*** Opening Excerpted records ***

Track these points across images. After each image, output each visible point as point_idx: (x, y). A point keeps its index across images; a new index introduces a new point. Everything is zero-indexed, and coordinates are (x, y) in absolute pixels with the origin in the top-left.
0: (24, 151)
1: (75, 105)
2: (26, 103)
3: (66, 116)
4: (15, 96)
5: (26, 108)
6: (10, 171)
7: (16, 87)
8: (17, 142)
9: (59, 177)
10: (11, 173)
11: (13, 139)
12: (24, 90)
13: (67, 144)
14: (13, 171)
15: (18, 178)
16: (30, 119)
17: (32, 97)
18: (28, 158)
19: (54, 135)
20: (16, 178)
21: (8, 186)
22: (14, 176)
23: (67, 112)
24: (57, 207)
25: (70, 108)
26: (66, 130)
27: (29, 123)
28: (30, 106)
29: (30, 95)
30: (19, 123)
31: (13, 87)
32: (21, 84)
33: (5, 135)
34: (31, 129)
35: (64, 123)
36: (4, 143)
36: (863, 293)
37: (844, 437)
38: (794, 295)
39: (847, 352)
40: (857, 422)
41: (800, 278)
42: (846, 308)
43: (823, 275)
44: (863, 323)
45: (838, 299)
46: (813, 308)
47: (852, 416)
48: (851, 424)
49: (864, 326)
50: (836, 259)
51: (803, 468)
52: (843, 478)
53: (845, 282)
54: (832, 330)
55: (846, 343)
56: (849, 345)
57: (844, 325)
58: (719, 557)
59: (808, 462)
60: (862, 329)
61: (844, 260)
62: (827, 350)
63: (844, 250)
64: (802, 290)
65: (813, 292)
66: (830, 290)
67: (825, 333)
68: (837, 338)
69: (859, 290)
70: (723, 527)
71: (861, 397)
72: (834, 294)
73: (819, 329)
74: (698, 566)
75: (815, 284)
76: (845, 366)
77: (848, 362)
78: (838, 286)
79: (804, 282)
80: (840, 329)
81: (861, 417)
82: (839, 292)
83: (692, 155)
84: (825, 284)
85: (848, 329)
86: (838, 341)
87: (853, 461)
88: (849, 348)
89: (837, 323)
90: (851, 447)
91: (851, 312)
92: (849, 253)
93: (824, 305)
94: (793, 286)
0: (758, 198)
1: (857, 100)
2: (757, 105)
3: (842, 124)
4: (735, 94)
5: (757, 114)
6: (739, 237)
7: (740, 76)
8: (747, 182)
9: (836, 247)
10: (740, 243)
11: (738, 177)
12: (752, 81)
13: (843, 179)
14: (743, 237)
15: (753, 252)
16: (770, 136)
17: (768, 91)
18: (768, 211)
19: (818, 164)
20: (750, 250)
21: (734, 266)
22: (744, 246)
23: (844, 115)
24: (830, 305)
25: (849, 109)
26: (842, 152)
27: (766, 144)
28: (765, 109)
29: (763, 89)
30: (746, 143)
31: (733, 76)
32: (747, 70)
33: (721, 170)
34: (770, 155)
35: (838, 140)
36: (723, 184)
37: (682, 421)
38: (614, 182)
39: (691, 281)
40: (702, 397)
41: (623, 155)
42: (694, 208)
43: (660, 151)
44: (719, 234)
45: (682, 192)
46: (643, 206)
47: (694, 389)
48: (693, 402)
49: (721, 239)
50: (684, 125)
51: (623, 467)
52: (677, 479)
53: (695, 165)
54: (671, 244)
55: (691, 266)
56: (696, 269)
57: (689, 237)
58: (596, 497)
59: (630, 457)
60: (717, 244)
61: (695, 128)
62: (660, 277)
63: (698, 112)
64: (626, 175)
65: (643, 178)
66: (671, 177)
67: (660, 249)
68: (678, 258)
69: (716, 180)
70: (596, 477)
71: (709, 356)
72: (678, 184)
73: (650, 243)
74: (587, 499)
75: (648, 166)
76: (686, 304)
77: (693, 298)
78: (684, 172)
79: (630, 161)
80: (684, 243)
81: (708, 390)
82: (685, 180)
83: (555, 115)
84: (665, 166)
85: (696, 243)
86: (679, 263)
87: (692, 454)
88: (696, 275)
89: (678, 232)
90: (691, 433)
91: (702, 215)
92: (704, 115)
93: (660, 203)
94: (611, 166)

*** Closing Excerpted records ***

Task objective:
Put every line of the items above into a numbered list, leaving out any blank lines.

Task solution:
1. Track these points across images. After each image, output each visible point as point_idx: (x, y). A point keeps its index across images; a new index introduces a new point. Everything is zero-indexed, and coordinates are (x, y) in absolute pixels with the origin in the top-left.
2. 0: (24, 151)
3. 1: (75, 105)
4. 2: (26, 103)
5. 3: (66, 116)
6. 4: (15, 96)
7. 5: (26, 108)
8. 6: (10, 171)
9. 7: (16, 87)
10. 8: (17, 142)
11. 9: (59, 177)
12. 10: (11, 173)
13. 11: (13, 139)
14. 12: (24, 90)
15. 13: (67, 144)
16. 14: (13, 171)
17. 15: (18, 178)
18. 16: (30, 119)
19. 17: (32, 97)
20. 18: (28, 158)
21. 19: (54, 135)
22. 20: (16, 178)
23. 21: (8, 186)
24. 22: (14, 176)
25. 23: (67, 112)
26. 24: (57, 207)
27. 25: (70, 108)
28. 26: (66, 130)
29. 27: (29, 123)
30. 28: (30, 106)
31. 29: (30, 95)
32. 30: (19, 123)
33. 31: (13, 87)
34. 32: (21, 84)
35. 33: (5, 135)
36. 34: (31, 129)
37. 35: (64, 123)
38. 36: (4, 143)
39. 36: (863, 293)
40. 37: (844, 437)
41. 38: (794, 295)
42. 39: (847, 352)
43. 40: (857, 422)
44. 41: (800, 278)
45. 42: (846, 308)
46. 43: (823, 275)
47. 44: (863, 323)
48. 45: (838, 299)
49. 46: (813, 308)
50. 47: (852, 416)
51. 48: (851, 424)
52. 49: (864, 326)
53. 50: (836, 259)
54. 51: (803, 468)
55. 52: (843, 478)
56. 53: (845, 282)
57. 54: (832, 330)
58. 55: (846, 343)
59. 56: (849, 345)
60. 57: (844, 325)
61. 58: (719, 557)
62. 59: (808, 462)
63. 60: (862, 329)
64. 61: (844, 260)
65. 62: (827, 350)
66. 63: (844, 250)
67. 64: (802, 290)
68. 65: (813, 292)
69. 66: (830, 290)
70. 67: (825, 333)
71. 68: (837, 338)
72. 69: (859, 290)
73. 70: (723, 527)
74. 71: (861, 397)
75. 72: (834, 294)
76. 73: (819, 329)
77. 74: (698, 566)
78. 75: (815, 284)
79. 76: (845, 366)
80. 77: (848, 362)
81. 78: (838, 286)
82. 79: (804, 282)
83. 80: (840, 329)
84. 81: (861, 417)
85. 82: (839, 292)
86. 83: (692, 155)
87. 84: (825, 284)
88. 85: (848, 329)
89. 86: (838, 341)
90. 87: (853, 461)
91. 88: (849, 348)
92. 89: (837, 323)
93. 90: (851, 447)
94. 91: (851, 312)
95. 92: (849, 253)
96. 93: (824, 305)
97. 94: (793, 286)
98. 0: (758, 198)
99. 1: (857, 100)
100. 2: (757, 105)
101. 3: (842, 124)
102. 4: (735, 94)
103. 5: (757, 114)
104. 6: (739, 237)
105. 7: (740, 76)
106. 8: (747, 182)
107. 9: (836, 247)
108. 10: (740, 243)
109. 11: (738, 177)
110. 12: (752, 81)
111. 13: (843, 179)
112. 14: (743, 237)
113. 15: (753, 252)
114. 16: (770, 136)
115. 17: (768, 91)
116. 18: (768, 211)
117. 19: (818, 164)
118. 20: (750, 250)
119. 21: (734, 266)
120. 22: (744, 246)
121. 23: (844, 115)
122. 24: (830, 305)
123. 25: (849, 109)
124. 26: (842, 152)
125. 27: (766, 144)
126. 28: (765, 109)
127. 29: (763, 89)
128. 30: (746, 143)
129. 31: (733, 76)
130. 32: (747, 70)
131. 33: (721, 170)
132. 34: (770, 155)
133. 35: (838, 140)
134. 36: (723, 184)
135. 37: (682, 421)
136. 38: (614, 182)
137. 39: (691, 281)
138. 40: (702, 397)
139. 41: (623, 155)
140. 42: (694, 208)
141. 43: (660, 151)
142. 44: (719, 234)
143. 45: (682, 192)
144. 46: (643, 206)
145. 47: (694, 389)
146. 48: (693, 402)
147. 49: (721, 239)
148. 50: (684, 125)
149. 51: (623, 467)
150. 52: (677, 479)
151. 53: (695, 165)
152. 54: (671, 244)
153. 55: (691, 266)
154. 56: (696, 269)
155. 57: (689, 237)
156. 58: (596, 497)
157. 59: (630, 457)
158. 60: (717, 244)
159. 61: (695, 128)
160. 62: (660, 277)
161. 63: (698, 112)
162. 64: (626, 175)
163. 65: (643, 178)
164. 66: (671, 177)
165. 67: (660, 249)
166. 68: (678, 258)
167. 69: (716, 180)
168. 70: (596, 477)
169. 71: (709, 356)
170. 72: (678, 184)
171. 73: (650, 243)
172. 74: (587, 499)
173. 75: (648, 166)
174. 76: (686, 304)
175. 77: (693, 298)
176. 78: (684, 172)
177. 79: (630, 161)
178. 80: (684, 243)
179. 81: (708, 390)
180. 82: (685, 180)
181. 83: (555, 115)
182. 84: (665, 166)
183. 85: (696, 243)
184. 86: (679, 263)
185. 87: (692, 454)
186. 88: (696, 275)
187. 89: (678, 232)
188. 90: (691, 433)
189. 91: (702, 215)
190. 92: (704, 115)
191. 93: (660, 203)
192. 94: (611, 166)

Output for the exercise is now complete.